**Exercise data**
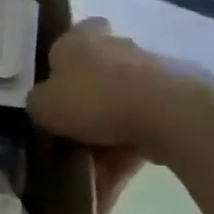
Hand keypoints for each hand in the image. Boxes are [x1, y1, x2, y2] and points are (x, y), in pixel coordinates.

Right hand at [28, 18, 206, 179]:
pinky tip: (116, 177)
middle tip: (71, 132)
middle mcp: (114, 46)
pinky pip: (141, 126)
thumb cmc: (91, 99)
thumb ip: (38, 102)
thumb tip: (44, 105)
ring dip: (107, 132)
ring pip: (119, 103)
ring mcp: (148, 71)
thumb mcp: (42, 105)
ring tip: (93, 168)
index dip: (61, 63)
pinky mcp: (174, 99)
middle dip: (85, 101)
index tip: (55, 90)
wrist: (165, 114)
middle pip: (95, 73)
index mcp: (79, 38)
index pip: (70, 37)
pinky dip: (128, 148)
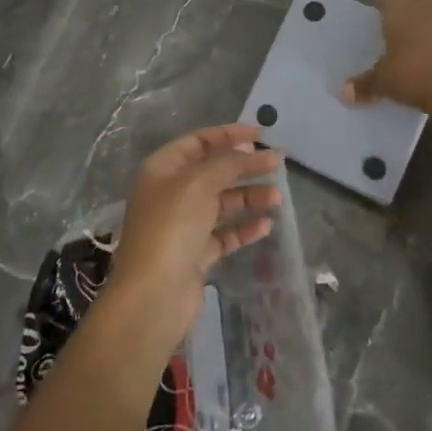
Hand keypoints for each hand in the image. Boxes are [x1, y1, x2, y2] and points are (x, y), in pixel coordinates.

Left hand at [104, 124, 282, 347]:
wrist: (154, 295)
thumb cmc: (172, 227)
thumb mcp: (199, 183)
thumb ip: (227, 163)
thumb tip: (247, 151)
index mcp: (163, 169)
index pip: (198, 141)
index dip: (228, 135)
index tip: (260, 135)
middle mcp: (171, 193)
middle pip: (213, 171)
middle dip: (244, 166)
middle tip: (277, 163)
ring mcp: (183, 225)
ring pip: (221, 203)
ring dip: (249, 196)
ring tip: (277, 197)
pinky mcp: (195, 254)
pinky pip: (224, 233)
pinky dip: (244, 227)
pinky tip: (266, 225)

---

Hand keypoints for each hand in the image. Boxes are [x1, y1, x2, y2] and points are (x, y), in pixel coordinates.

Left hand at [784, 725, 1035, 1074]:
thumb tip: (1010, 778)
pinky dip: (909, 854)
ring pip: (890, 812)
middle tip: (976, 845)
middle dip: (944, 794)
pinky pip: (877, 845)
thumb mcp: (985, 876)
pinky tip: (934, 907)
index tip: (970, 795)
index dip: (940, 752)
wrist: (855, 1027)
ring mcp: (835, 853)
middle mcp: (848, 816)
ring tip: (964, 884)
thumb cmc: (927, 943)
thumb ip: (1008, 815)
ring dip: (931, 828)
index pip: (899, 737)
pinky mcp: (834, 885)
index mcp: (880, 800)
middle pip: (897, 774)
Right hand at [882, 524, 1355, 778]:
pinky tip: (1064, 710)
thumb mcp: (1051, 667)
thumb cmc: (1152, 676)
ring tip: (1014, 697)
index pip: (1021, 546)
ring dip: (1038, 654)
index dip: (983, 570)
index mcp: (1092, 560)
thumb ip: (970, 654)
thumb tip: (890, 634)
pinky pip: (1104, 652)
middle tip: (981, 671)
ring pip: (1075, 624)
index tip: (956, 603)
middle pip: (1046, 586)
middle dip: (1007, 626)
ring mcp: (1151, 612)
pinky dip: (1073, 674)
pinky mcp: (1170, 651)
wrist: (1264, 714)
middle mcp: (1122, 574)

---

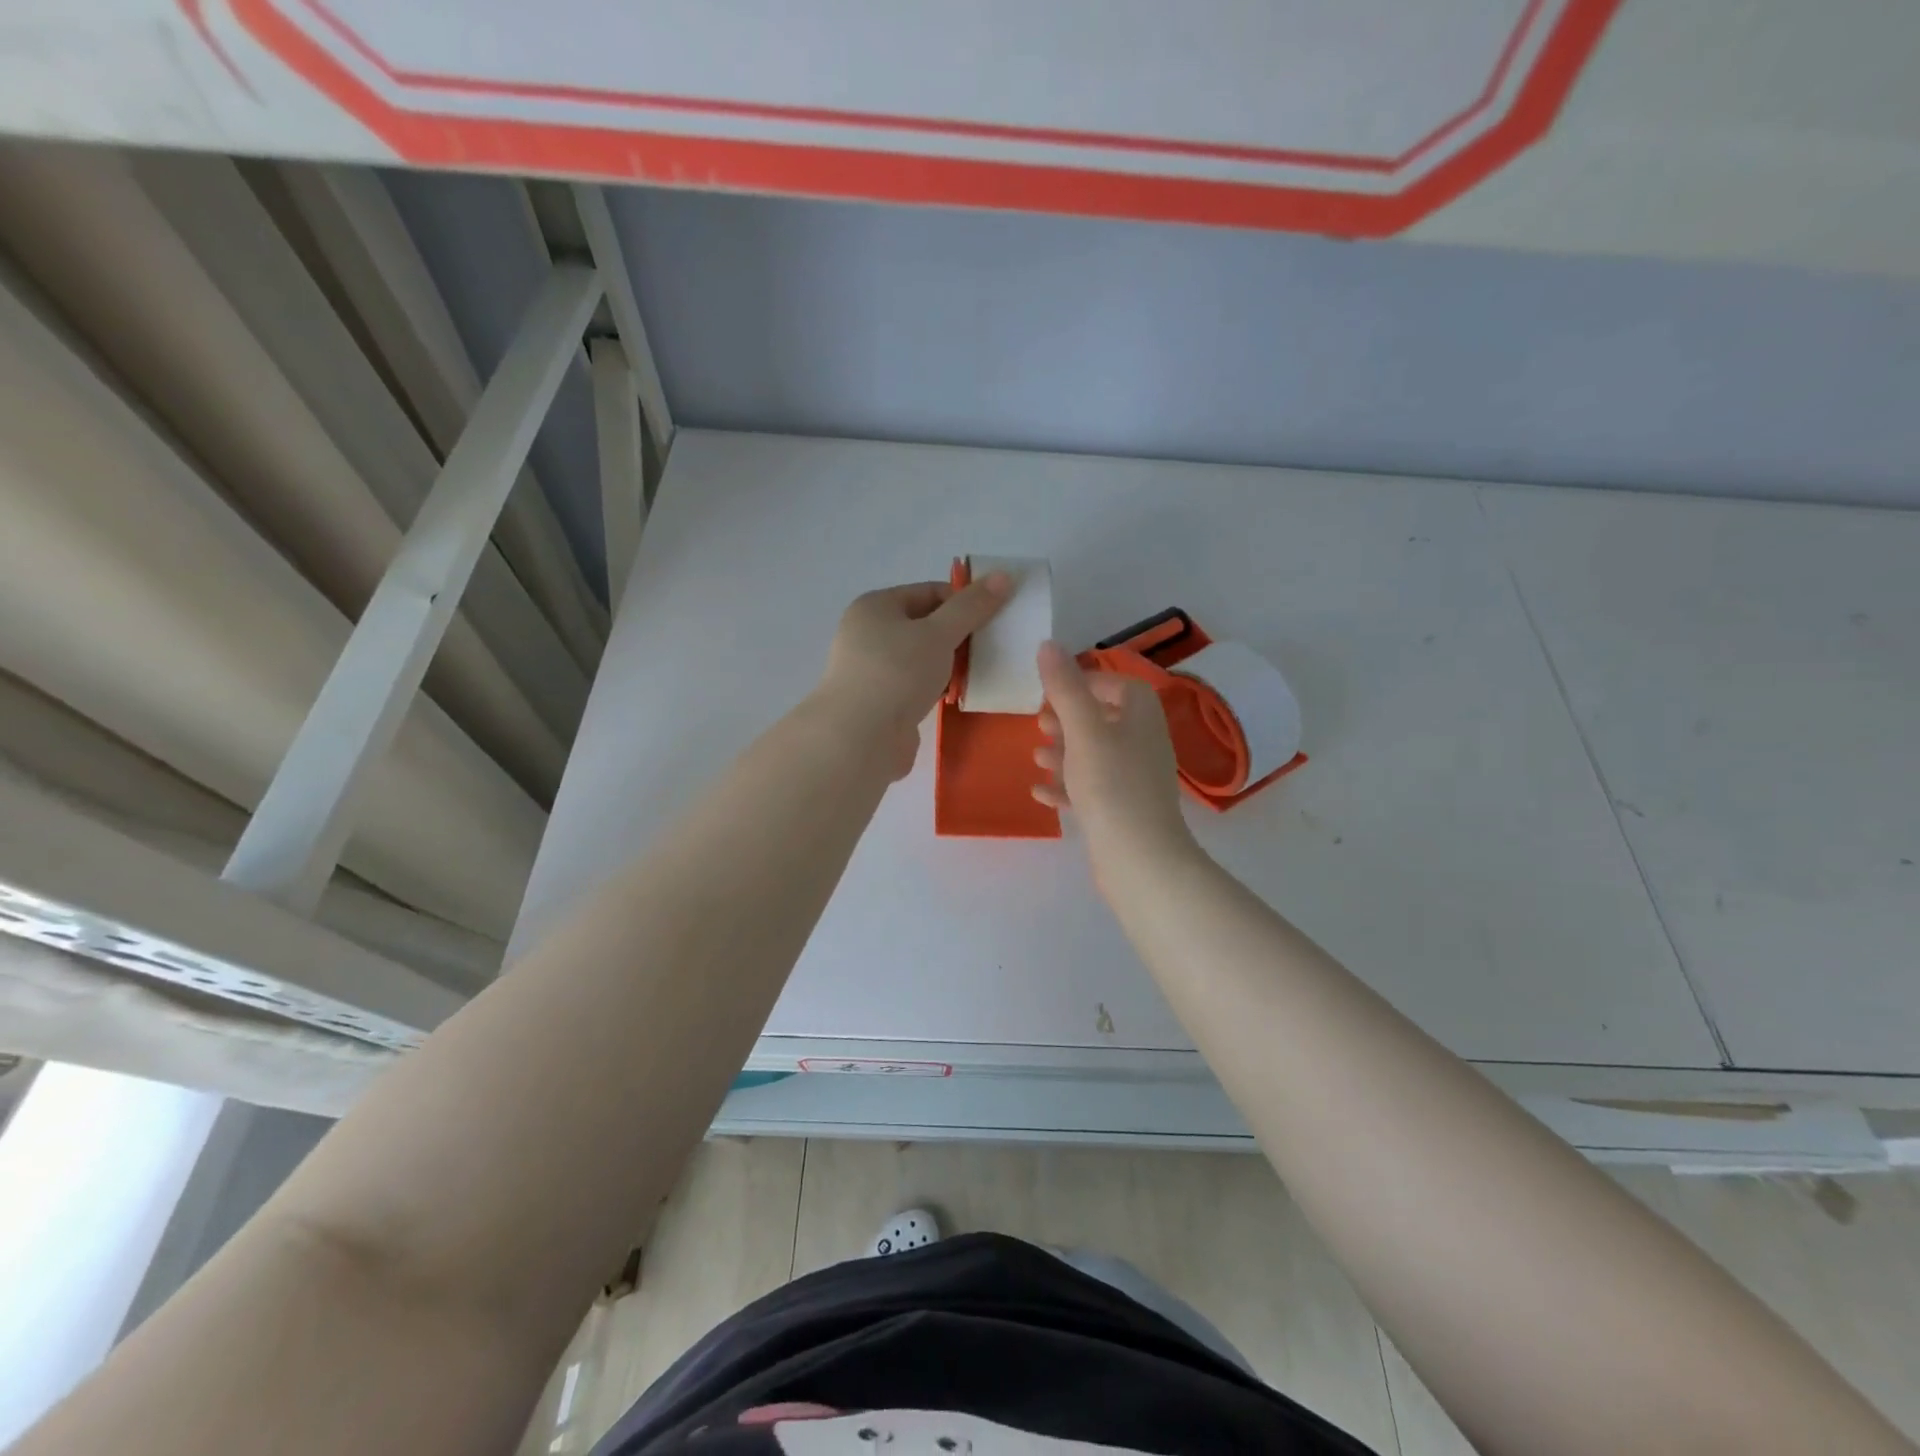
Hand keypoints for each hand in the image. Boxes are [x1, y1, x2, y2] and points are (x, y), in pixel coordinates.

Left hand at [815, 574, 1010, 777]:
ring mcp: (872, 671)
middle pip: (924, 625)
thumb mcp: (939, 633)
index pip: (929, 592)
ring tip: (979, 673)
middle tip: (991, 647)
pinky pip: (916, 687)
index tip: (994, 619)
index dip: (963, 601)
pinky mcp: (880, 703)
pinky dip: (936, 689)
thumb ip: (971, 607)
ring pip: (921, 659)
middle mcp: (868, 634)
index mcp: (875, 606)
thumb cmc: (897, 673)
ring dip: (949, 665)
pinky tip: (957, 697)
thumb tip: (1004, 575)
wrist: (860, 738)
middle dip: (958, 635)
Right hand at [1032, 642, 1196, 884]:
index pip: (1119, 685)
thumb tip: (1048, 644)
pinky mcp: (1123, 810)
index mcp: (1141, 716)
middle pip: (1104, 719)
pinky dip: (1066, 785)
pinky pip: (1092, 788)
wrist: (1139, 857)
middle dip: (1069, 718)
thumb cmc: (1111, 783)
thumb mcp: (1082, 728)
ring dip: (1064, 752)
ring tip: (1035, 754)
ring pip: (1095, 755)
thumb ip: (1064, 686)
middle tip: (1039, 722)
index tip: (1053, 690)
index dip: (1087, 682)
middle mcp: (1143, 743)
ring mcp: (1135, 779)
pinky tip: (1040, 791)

**What you are asked to do**
Reproduce verbatim the lines above, from the line with "ring pip: (1075, 624)" through the line with "middle mcp: (1122, 574)".

**Response to the exercise**
ring pip: (1075, 624)
index tip: (956, 603)
middle pip: (1046, 586)
middle dip: (1007, 626)
ring mcp: (1151, 612)
pinky dip: (1073, 674)
pinky mcp: (1170, 651)
wrist: (1264, 714)
middle mcp: (1122, 574)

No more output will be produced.